Lily B.Francis, cette jeune auteure qui grimpe discrètement mais surement…

J’ai le plaisir d’ouvrir ma série de portraits d’auteures bordelaises  avec Lily Bfrancis.

Lily est une jeune auteure qui grimpe discrètement, mais sûrement. Ce qui me séduit chez Lily c’est sa simplicité, sa gentillesse et sa douceur.

Lily écrit beaucoup. Elle écrit des poèmes, et des romans dont les fameuses

« Chroniques d’une princesse machiavélique ».

 

Tout au long de nos échanges elle s’est montrée disponible, attentive et soucieuse de présenter sa saga dont elle parle à ravir.

Lily est tellement modeste et discrète qu’elle a oublié de me dire qu’elle aussi dédicacé au Salon de livre en 2017 !

Allez je vous emmène à la découverte de cette jeune femme que j’aime décidément beaucoup, merci à elle d’avoir répondu à mes questions.

Pouvez-vous  me raconter comment vous êtes venue à l’écriture et ce que vous avez commencé à écrire ?

J’ai commencé à écrire à 15 ans, au lycée pendant une heure d’étude durant laquelle je m’ennuyais. J’avais mille personnages dans la tête, qui tournaient depuis des années, et m’ennuyant profondément au lycée, j’ai décidé de pimenter ma vie en racontant les aventures d’Agnès, qui est devenue 20 ans plus tard ma princesse machiavélique.
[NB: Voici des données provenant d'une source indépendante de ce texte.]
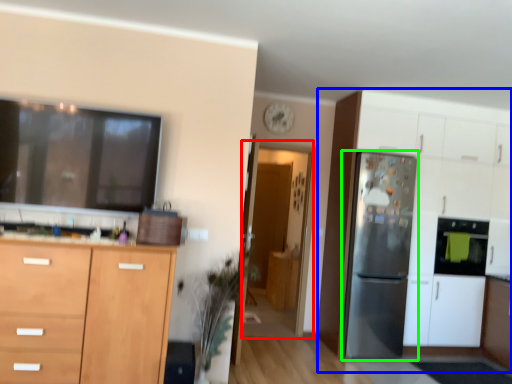
Question: Which is farther away from glass door (highlighted by a red box)? cabinetry (highlighted by a blue box) or refrigerator (highlighted by a green box)?

Choices:
 (A) cabinetry
 (B) refrigerator

Answer: (B)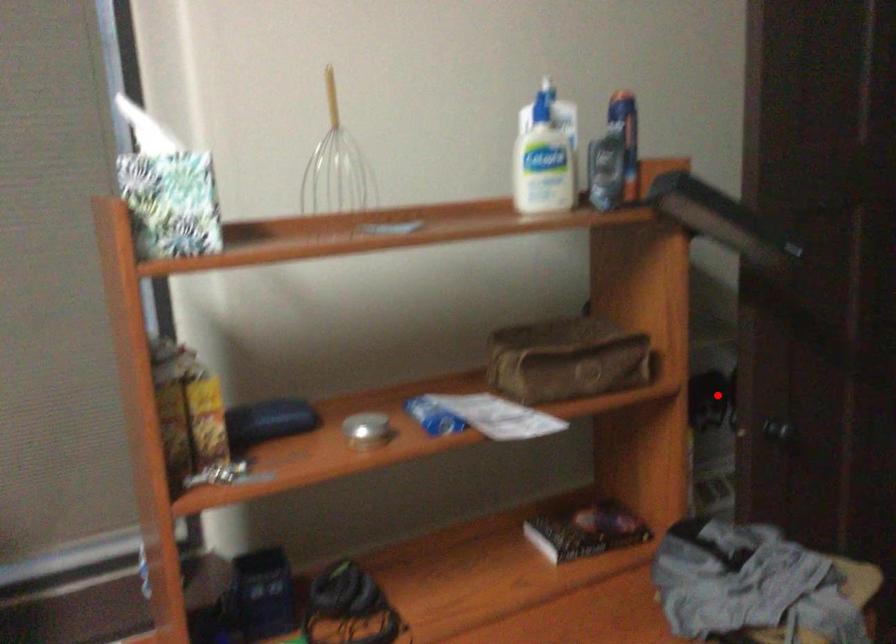
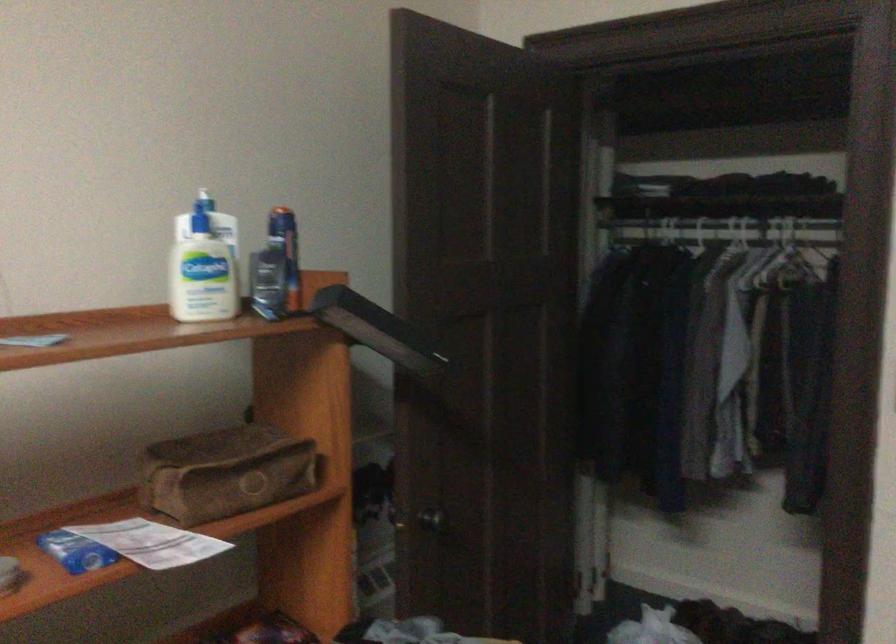
The point at the highlighted location is marked in the first image. Where is the corresponding point in the second image?

(373, 491)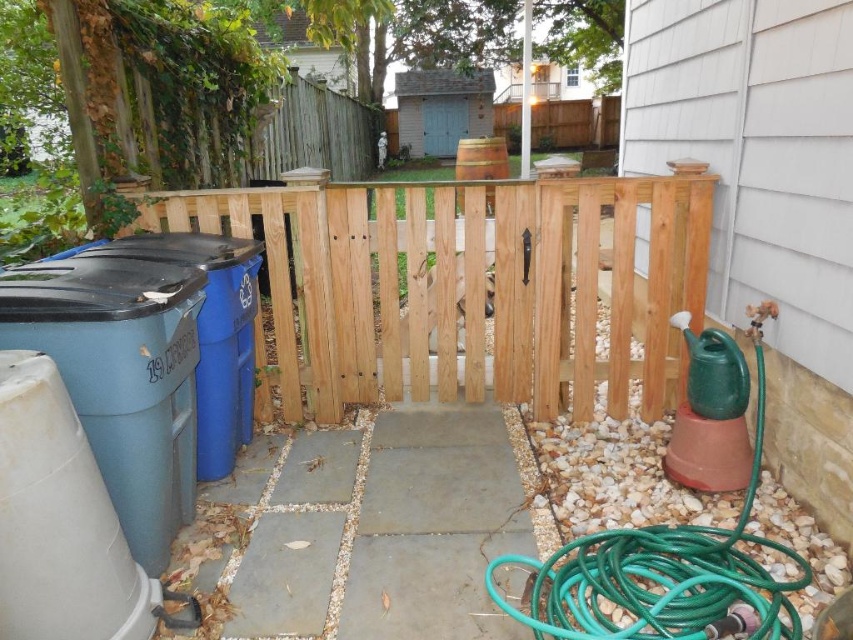
Between point (587, 582) and point (459, 156), which one is positioned behind?

The point (459, 156) is more distant.

Does green rubber garden hose at right have a lesser height compared to wooden barrel at center?

Indeed, green rubber garden hose at right has a lesser height compared to wooden barrel at center.

Is point (680, 593) positioned before point (476, 161)?

Yes.

This screenshot has height=640, width=853. I want to click on green rubber garden hose at right, so click(x=663, y=573).

Which of these two, natural wood gate at center or wooden barrel at center, stands taller?

wooden barrel at center

Is natural wood gate at center positioned in front of wooden barrel at center?

Yes, natural wood gate at center is in front of wooden barrel at center.

Who is more forward, (584, 212) or (486, 170)?

Point (584, 212)

The width and height of the screenshot is (853, 640). Find the location of `natural wood gate at center`. natural wood gate at center is located at coordinates (465, 285).

Is natural wood gate at center shorter than green rubber garden hose at right?

Incorrect, natural wood gate at center's height does not fall short of green rubber garden hose at right's.

Who is positioned more to the left, natural wood gate at center or green rubber garden hose at right?

natural wood gate at center

Is point (537, 336) more distant than point (762, 404)?

That is True.

This screenshot has height=640, width=853. In order to click on natural wood gate at center in this screenshot , I will do `click(465, 285)`.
J’ai écrit pendant 2 ans une série de 64 livres, découpés chacun en semaine de cours pour Agnès, également lycéenne en Californie.

Faisiez-vous lire à quelqu’un ce que vous écriviez, ou écriviez-vous des choses que vous ne montriez à personne ?
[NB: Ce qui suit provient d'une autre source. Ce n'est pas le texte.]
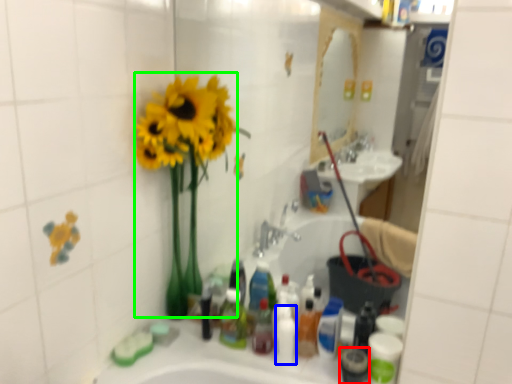
Question: Considering the real-world distances, which object is closest to mouthwash (highlighted by a red box)? toiletry (highlighted by a blue box) or floral arrangement (highlighted by a green box).

Choices:
 (A) toiletry
 (B) floral arrangement

Answer: (A)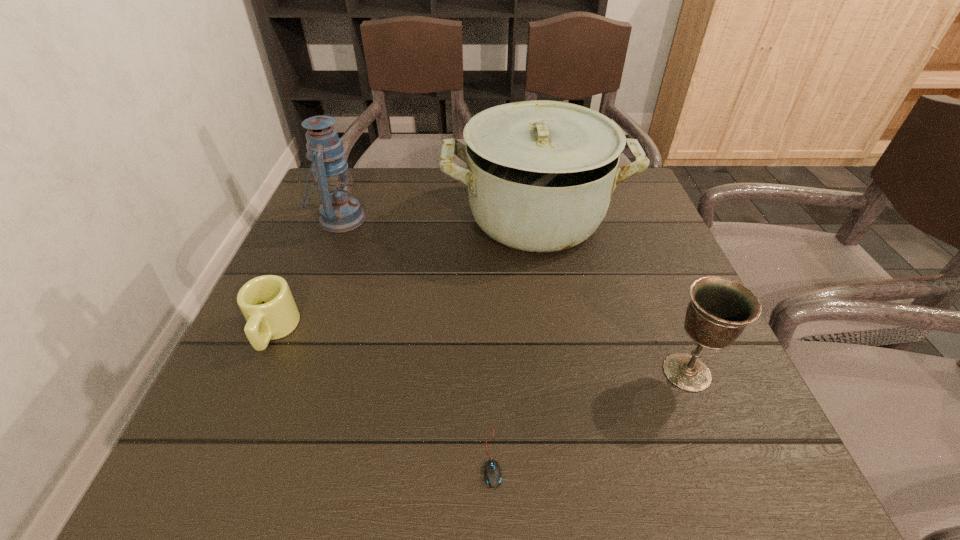
Find the location of a particular element. The width and height of the screenshot is (960, 540). free space that is in between the mug and the lantern is located at coordinates (307, 275).

At what (x,y) coordinates should I click in order to perform the action: click on vacant space that is in between the chalice and the mug. Please return your answer as a coordinate pair (x, y). Looking at the image, I should click on (480, 352).

Where is `vacant space that is in between the saucepan and the second shortest object`? Image resolution: width=960 pixels, height=540 pixels. vacant space that is in between the saucepan and the second shortest object is located at coordinates (404, 274).

Where is `empty space that is in between the mouse and the saucepan`? empty space that is in between the mouse and the saucepan is located at coordinates (514, 338).

Image resolution: width=960 pixels, height=540 pixels. Identify the location of unoccupied area between the mug and the mouse. (383, 394).

You are a GUI agent. You are given a task and a screenshot of the screen. Output one action in this format:
    pyautogui.click(x=<x>, y=<y>)
    Task: Click on the unoccupied area between the third tallest object and the mug
    The height and width of the screenshot is (540, 960).
    Given the screenshot: What is the action you would take?
    pyautogui.click(x=480, y=352)

Find the location of a particular element. free spot between the nearest object and the second shortest object is located at coordinates pyautogui.click(x=383, y=394).

This screenshot has width=960, height=540. Identify the location of object identified as the third closest to the shortest object. (540, 174).

Point out which object is positioned as the second nearest to the saucepan. Please provide its 2D coordinates. Your answer should be formatted as a tuple, i.e. [(x, y)], where the tuple contains the x and y coordinates of a point satisfying the conditions above.

[(719, 310)]

At what (x,y) coordinates should I click in order to perform the action: click on vacant space that satisfies the following two spatial constraints: 1. on the back side of the chalice; 2. on the front-facing side of the lantern. Please return your answer as a coordinate pair (x, y). Looking at the image, I should click on click(x=624, y=219).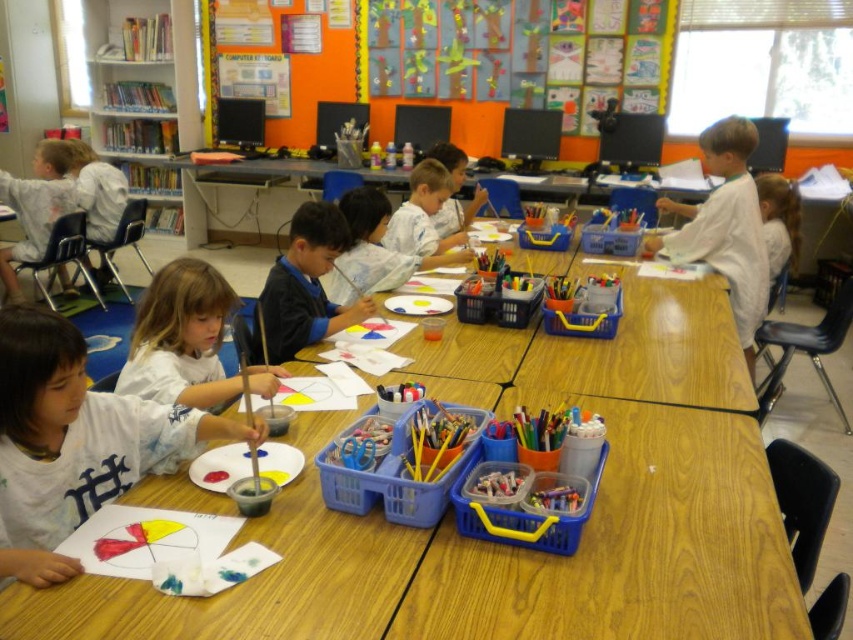
Question: Can you confirm if dark blue sweater at center is bigger than smooth white shirt at center?

Choices:
 (A) no
 (B) yes

Answer: (B)

Question: Estimate the real-world distances between objects in this image. Which object is closer to the wooden table at center?

Choices:
 (A) matte white shirt at lower left
 (B) white paper at right
 (C) matte white shirt at center

Answer: (A)

Question: Does wooden table at center have a larger size compared to colorful paper art at upper center?

Choices:
 (A) no
 (B) yes

Answer: (B)

Question: Which point is farther to the camera?

Choices:
 (A) white paper at left
 (B) colorful paper art at upper center
 (C) smooth white shirt at center
 (D) white paper at right

Answer: (B)

Question: In this image, where is white paper at left located relative to smooth white shirt at center?

Choices:
 (A) above
 (B) below

Answer: (B)

Question: Which of these objects is positioned farthest from the white paper at right?

Choices:
 (A) matte white shirt at lower left
 (B) matte white shirt at center
 (C) colorful paper art at upper center

Answer: (A)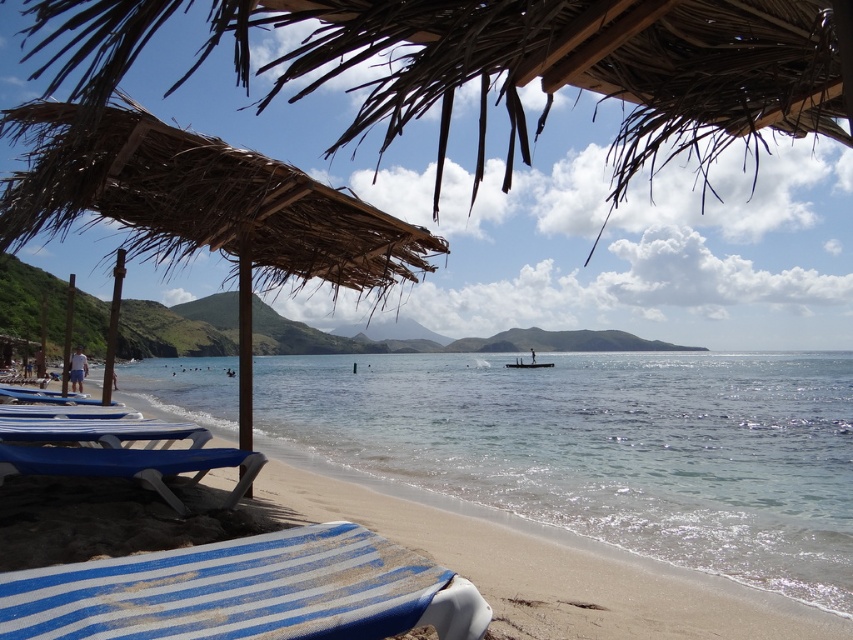
You are a photographer trying to capture a shot of the thatched straw umbrella at upper left and the blue plastic beach chair at lower left. Which object is positioned closer to your camera lens?

The thatched straw umbrella at upper left is closer to the viewer than the blue plastic beach chair at lower left, so it will appear closer to the camera lens.

You are a photographer standing at the beach scene. You want to take a photo that includes both the point at coordinates point (136, 195) and point (67, 472). Which point should you position closer to the camera to ensure both are in focus?

Point (136, 195) is closer to the viewer than point (67, 472). To ensure both are in focus, position the camera so that the closer point (136, 195) is near the focal plane, as depth of field will naturally include the farther point (67, 472) within acceptable sharpness.

Consider the image. You are a beachgoer who wants to know if the clear blue water at center is larger in size compared to the blue striped fabric beach chair at lower left. Can you confirm this?

The clear blue water at center is bigger than the blue striped fabric beach chair at lower left, so yes, the clear blue water at center is larger in size compared to the blue striped fabric beach chair at lower left.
Je faisais lire à mes sœurs qui étaient pliées de rire… Elles sont mes toutes premières  fans ! Ensuite j’ai écrit des poèmes que j’ai beaucoup de mal à partager, car ils sont plus intimes…
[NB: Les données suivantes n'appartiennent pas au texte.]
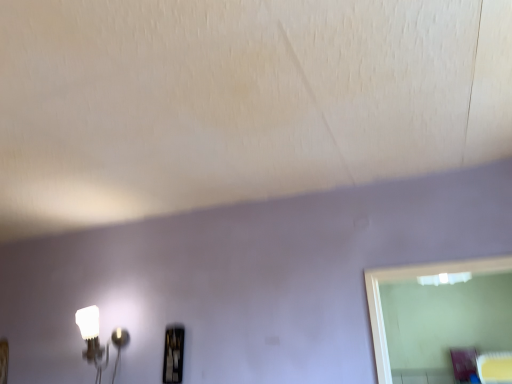
Find the location of a particular element. This screenshot has width=512, height=384. white glossy wall sconce at lower left is located at coordinates (92, 339).

The width and height of the screenshot is (512, 384). Describe the element at coordinates (92, 339) in the screenshot. I see `white glossy wall sconce at lower left` at that location.

Measure the distance between white glossy wall sconce at lower left and camera.

white glossy wall sconce at lower left is 2.23 meters from camera.

The height and width of the screenshot is (384, 512). What are the coordinates of `white glossy wall sconce at lower left` in the screenshot? It's located at (92, 339).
Est-ce que vous lisiez quand vous étiez enfant et adolescent ?

Je lisais beaucoup et je continue de lire beaucoup. Je pouvais passer des week-end entier dans ma chambre à enchainer les lectures, les unes après les autres…

Lily, aviez-vous des auteurs préférés ?

Adolescente j’ai lu tous les classiques, avec un gros coup de cœur pour Victor Hugo et Gustave Flaubert.

Avez-vous écrit autre chose que des romans ?

J’écris des poèmes, pas mal de poèmes, quand je suis très heureuse ou très malheureuse. C’est une forme d’exutoire…

Comment vous est venue l’idée de publier ?

Je suis tombée sur Internet sur le site d’Amazon qui présentait la manière de publier son livre sans passer par une maison d’édition. Cela a été une révélation.

Est-ce vous qui concevez vos couvertures de livres ?

J’avais une idée très précise de ce que je souhaitais comme couverture, j’y ai beaucoup réfléchi. Mais du coup, je n’avais pas les moyens techniques de réaliser ce que je visualisais. J’ai donc fait appel à un graphiste.

Pouvez-vous me parler, en quelques mots, de chacun des livres que vous avez publiés ?

J’ai publié les trois premiers tomes de ma série Chroniques d’une princesse machiavélique. Cette série suit les tribulations d’Agnès, ma princesse machiavélique qui se réveille au matin du 1er janvier d’une nouvelle année, en réalisant qu’elle est toujours amoureuse de son meilleur ami, lui-même en couple avec une autre depuis 7 ans. Et lorsqu’il lui avoue qu’il va demander sa petite amie en mariage, Agnès se dit qu’elle doit tout tenter pour le séduire.

Cette histoire qui semble classique au départ présente l’effet pervers des actions égoïstes de mon héroïne et la difficulté de se racheter par la suite. Mais plus qu’Agnès, on suit surtout la bande d’amis qui gravite autour d’elle. Ils se connaissent depuis des années et cette amitié va petit à petit se fissurer avec les actions d’Agnès. Ils sont à un moment décisif de leur vie, ils quittent l’adolescence, deviennent des adultes et commencent à vouloir s’imposer chacun avec leurs personnalités. Je voulais montrer que l’amour ne peut pas tout justifier, que l’amitié est une question d’honnêteté, et que le moindre vacillement dans le comportement d’une personne impacte les autres. Cette série parle de la vie, de l’amour sans retour, de la famille, des amis, de la difficulté de grandir et de la complexité des sentiments.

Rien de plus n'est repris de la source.